**DATA SHOWN**
━━━━━━━━━━━━━━━━━━━━

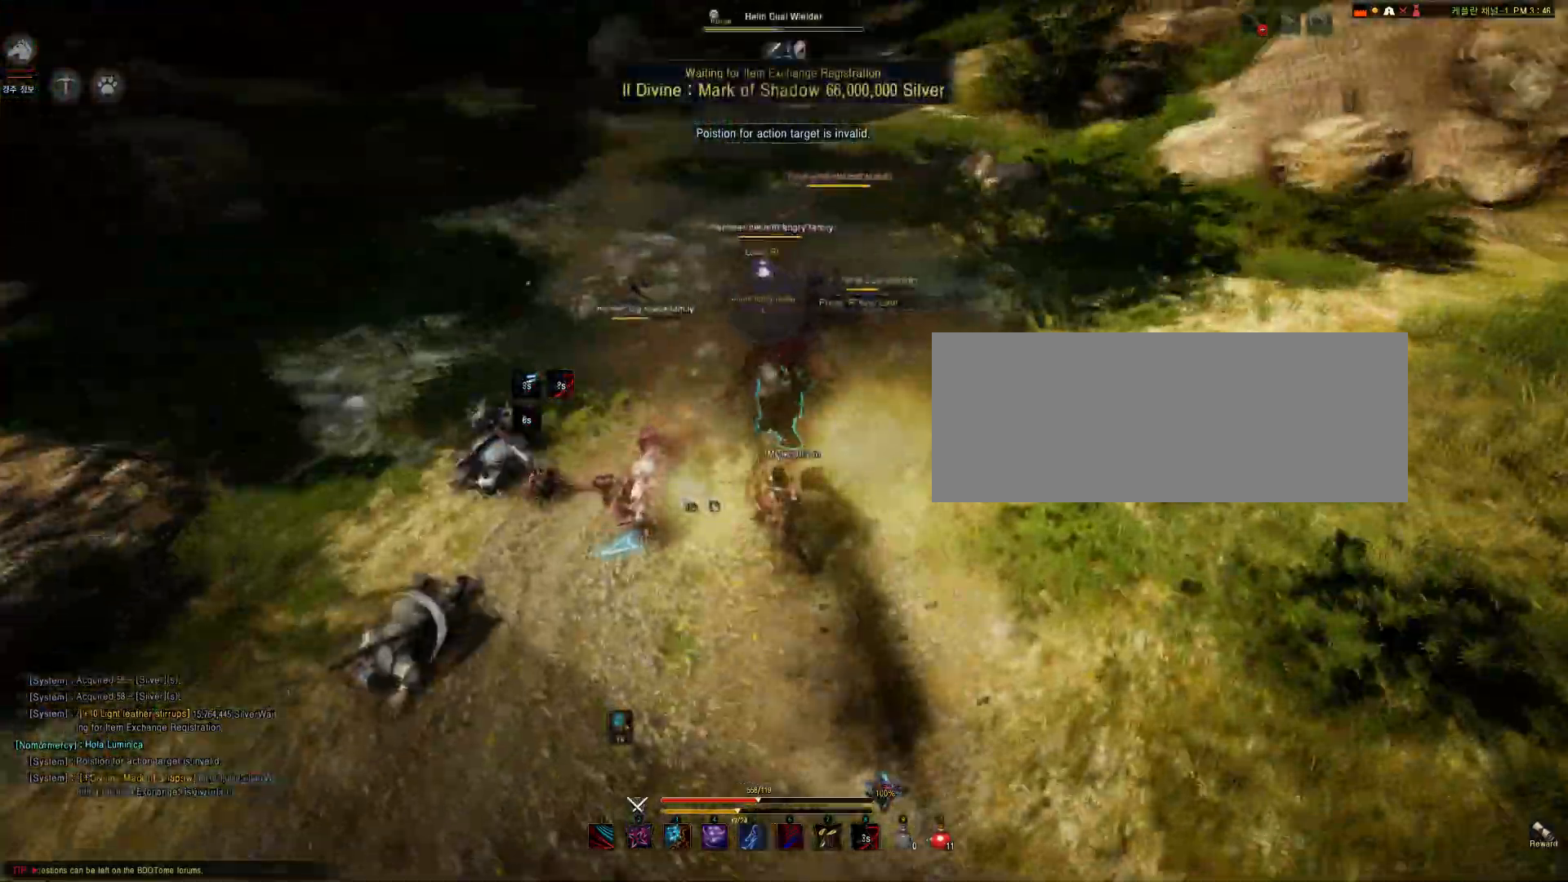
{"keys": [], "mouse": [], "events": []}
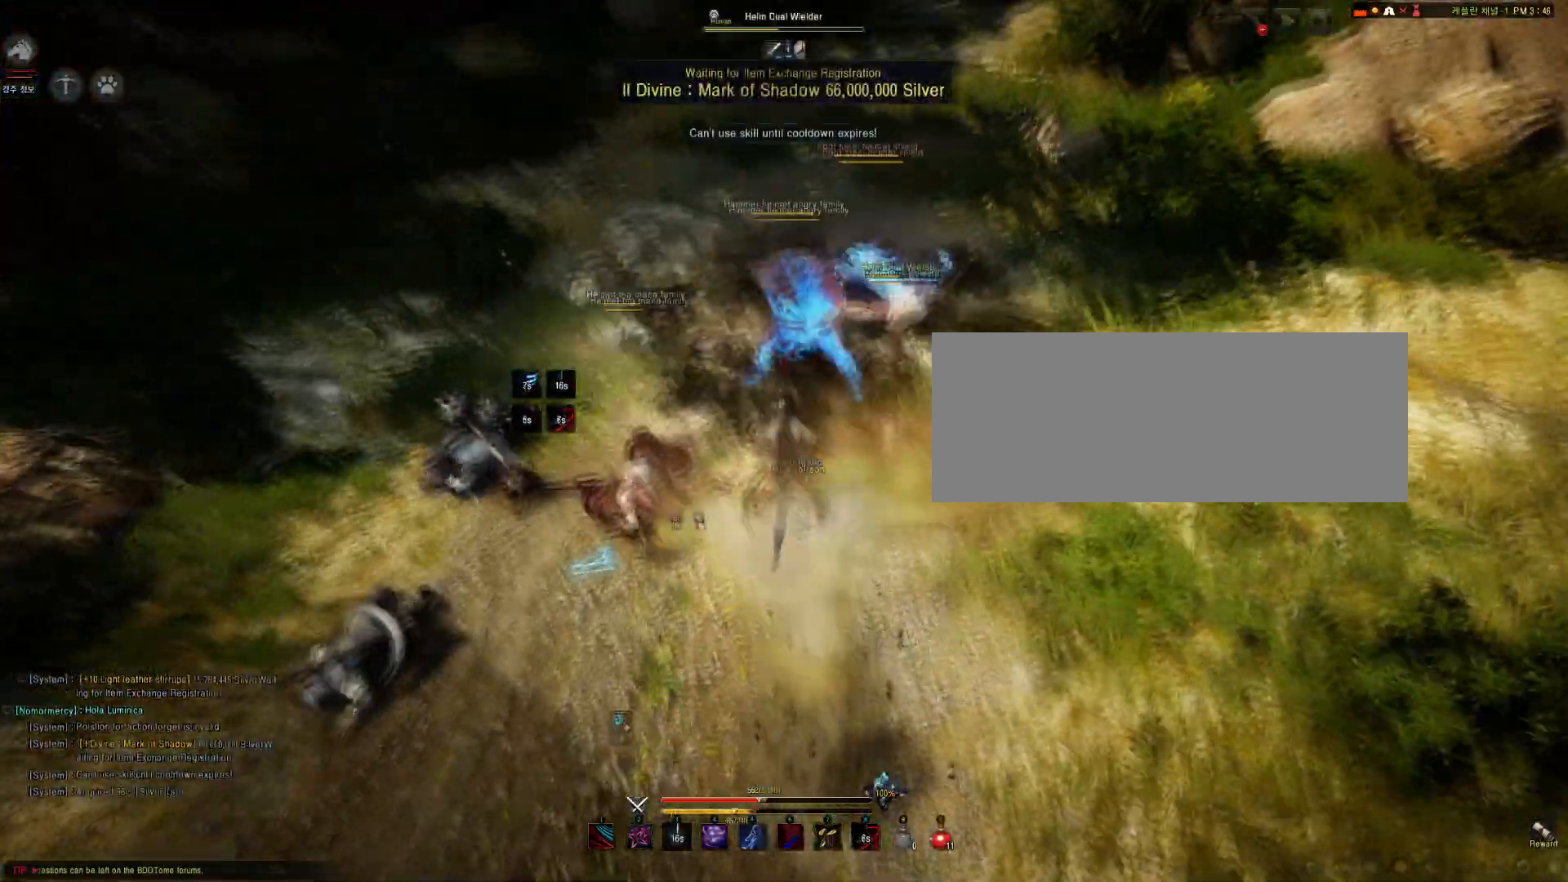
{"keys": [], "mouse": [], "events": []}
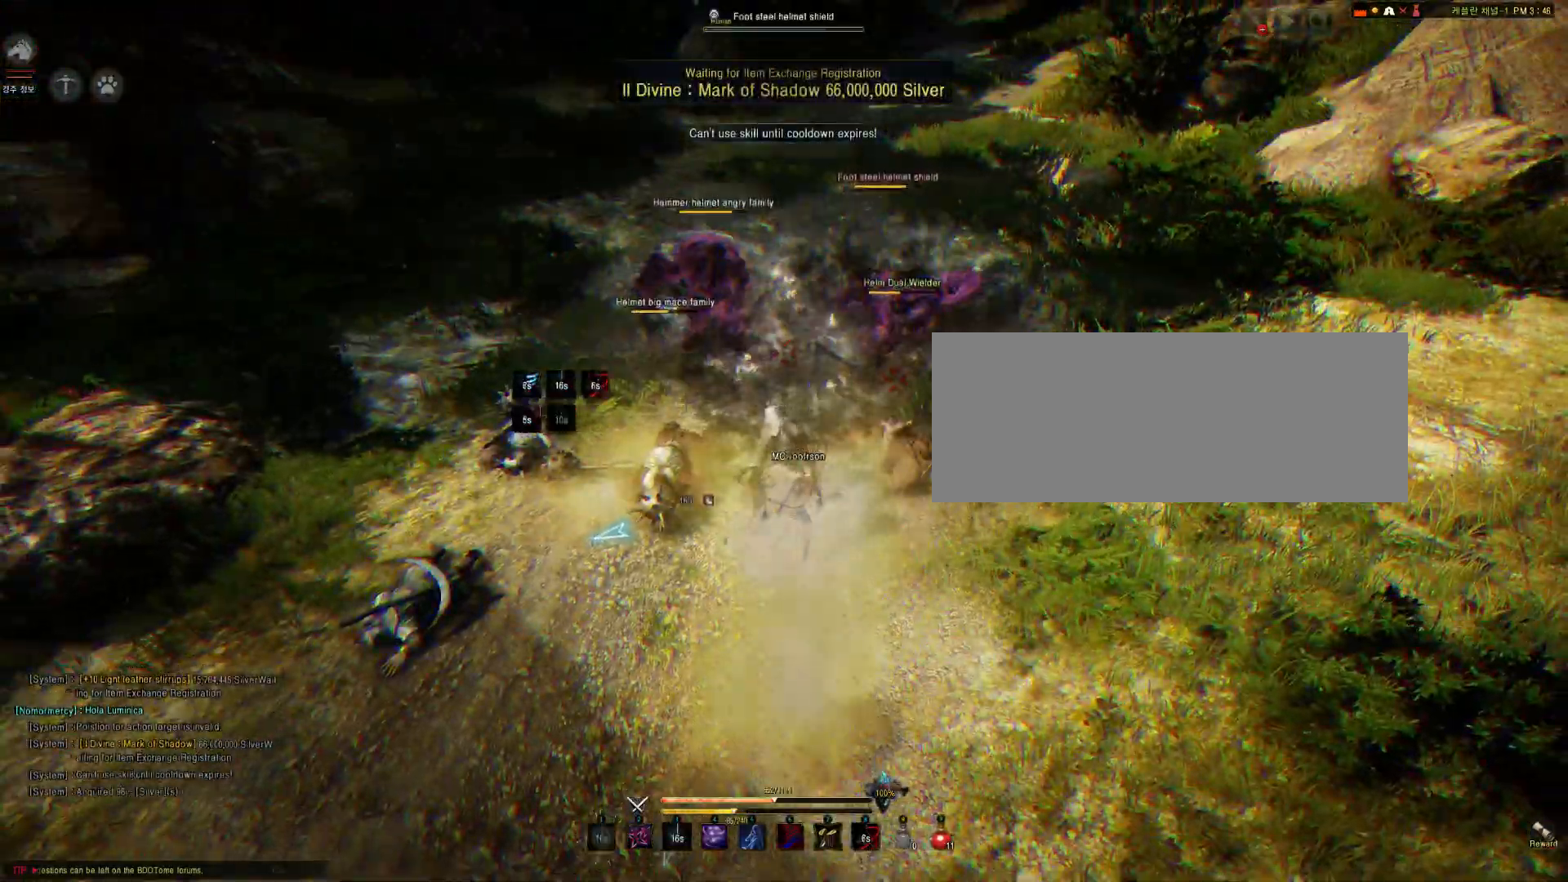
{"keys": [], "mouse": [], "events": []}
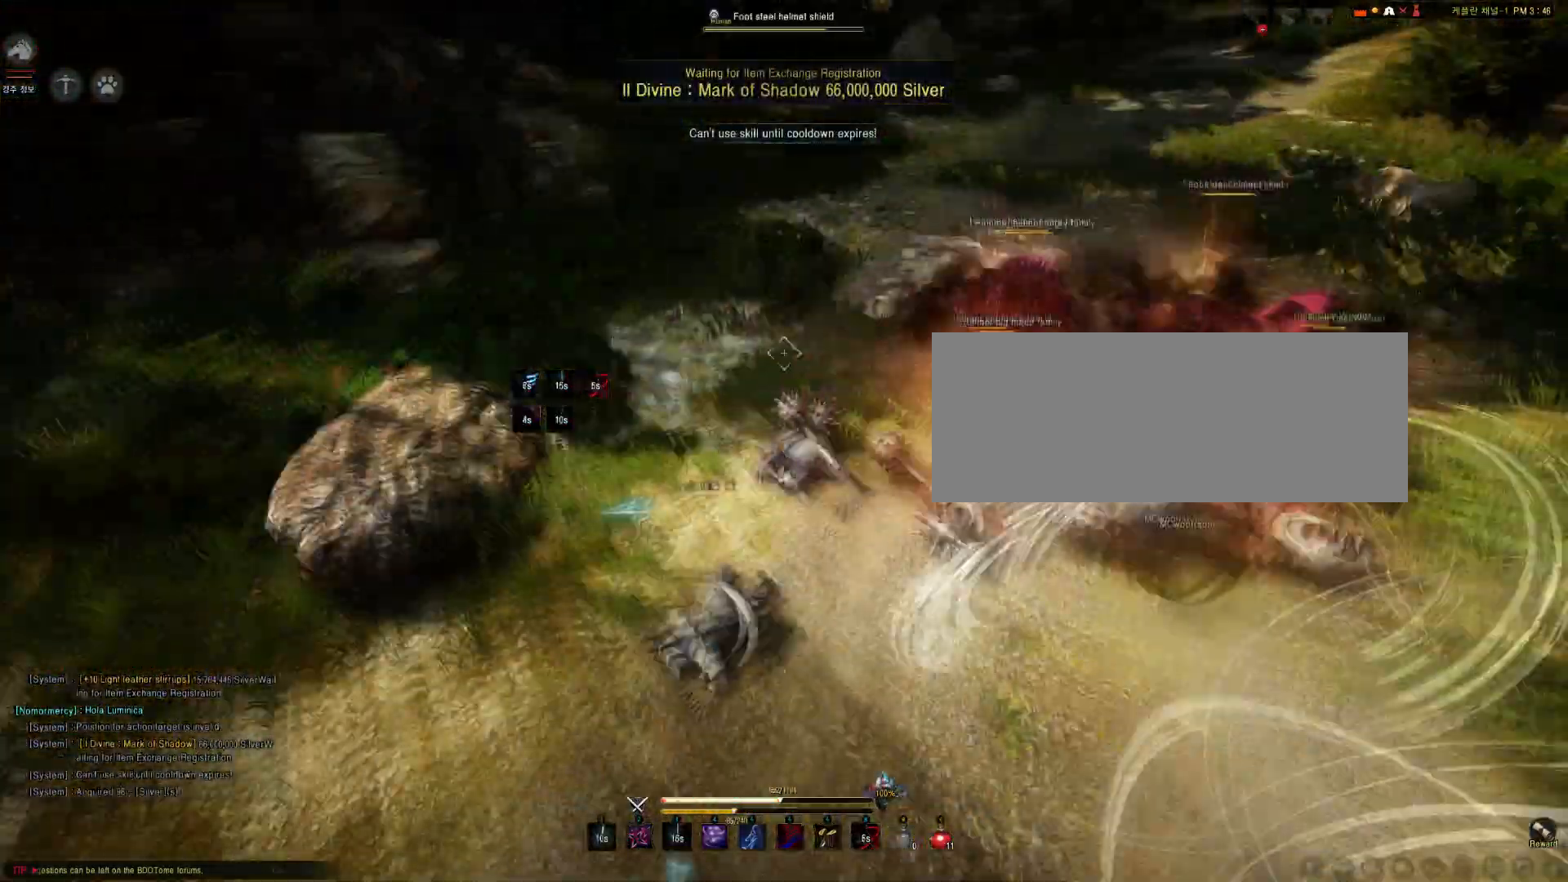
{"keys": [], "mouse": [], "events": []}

━━━━━━━━━━━━━━━━━━━━

**WHAT TO DO**
Reproduce the material exactly; keep pictures out.

**WRITTEN SOLUTION**
{"keys": [], "mouse": [], "events": []}
{"keys": [], "mouse": [], "events": []}
{"keys": [], "mouse": [], "events": []}
{"keys": [], "mouse": [], "events": []}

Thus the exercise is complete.